→ Problem description
Below are records; output all of them exactly.

→ Stored data entries
Content starts

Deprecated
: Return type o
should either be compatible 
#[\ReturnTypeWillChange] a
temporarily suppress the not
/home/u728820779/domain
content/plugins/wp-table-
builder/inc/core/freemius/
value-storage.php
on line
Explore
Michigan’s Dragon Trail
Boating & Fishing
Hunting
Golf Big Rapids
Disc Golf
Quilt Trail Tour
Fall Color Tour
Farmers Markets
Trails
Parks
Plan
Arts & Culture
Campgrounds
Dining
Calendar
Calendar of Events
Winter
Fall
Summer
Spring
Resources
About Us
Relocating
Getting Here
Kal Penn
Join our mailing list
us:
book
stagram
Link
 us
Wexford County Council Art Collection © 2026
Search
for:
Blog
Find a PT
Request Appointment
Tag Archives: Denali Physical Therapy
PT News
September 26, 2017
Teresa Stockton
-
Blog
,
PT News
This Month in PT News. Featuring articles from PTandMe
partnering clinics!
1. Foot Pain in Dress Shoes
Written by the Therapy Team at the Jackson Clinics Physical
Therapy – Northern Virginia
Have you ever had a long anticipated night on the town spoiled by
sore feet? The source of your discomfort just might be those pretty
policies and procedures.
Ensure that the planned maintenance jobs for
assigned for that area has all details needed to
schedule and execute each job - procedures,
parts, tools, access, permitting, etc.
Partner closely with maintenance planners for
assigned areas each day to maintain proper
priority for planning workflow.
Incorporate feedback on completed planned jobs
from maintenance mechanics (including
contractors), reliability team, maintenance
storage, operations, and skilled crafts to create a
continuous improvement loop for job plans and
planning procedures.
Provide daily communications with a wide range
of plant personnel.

Content ends

→ Problem solution
Deprecated
: Return type o
should either be compatible 
#[\ReturnTypeWillChange] a
temporarily suppress the not
/home/u728820779/domain
content/plugins/wp-table-
builder/inc/core/freemius/
value-storage.php
on line
Explore
Michigan’s Dragon Trail
Boating & Fishing
Hunting
Golf Big Rapids
Disc Golf
Quilt Trail Tour
Fall Color Tour
Farmers Markets
Trails
Parks
Plan
Arts & Culture
Campgrounds
Dining
Calendar
Calendar of Events
Winter
Fall
Summer
Spring
Resources
About Us
Relocating
Getting Here
Kal Penn
Join our mailing list
us:
book
stagram
Link
 us
Wexford County Council Art Collection © 2026
Search
for:
Blog
Find a PT
Request Appointment
Tag Archives: Denali Physical Therapy
PT News
September 26, 2017
Teresa Stockton
-
Blog
,
PT News
This Month in PT News. Featuring articles from PTandMe
partnering clinics!
1. Foot Pain in Dress Shoes
Written by the Therapy Team at the Jackson Clinics Physical
Therapy – Northern Virginia
Have you ever had a long anticipated night on the town spoiled by
sore feet? The source of your discomfort just might be those pretty
policies and procedures.
Ensure that the planned maintenance jobs for
assigned for that area has all details needed to
schedule and execute each job - procedures,
parts, tools, access, permitting, etc.
Partner closely with maintenance planners for
assigned areas each day to maintain proper
priority for planning workflow.
Incorporate feedback on completed planned jobs
from maintenance mechanics (including
contractors), reliability team, maintenance
storage, operations, and skilled crafts to create a
continuous improvement loop for job plans and
planning procedures.
Provide daily communications with a wide range
of plant personnel.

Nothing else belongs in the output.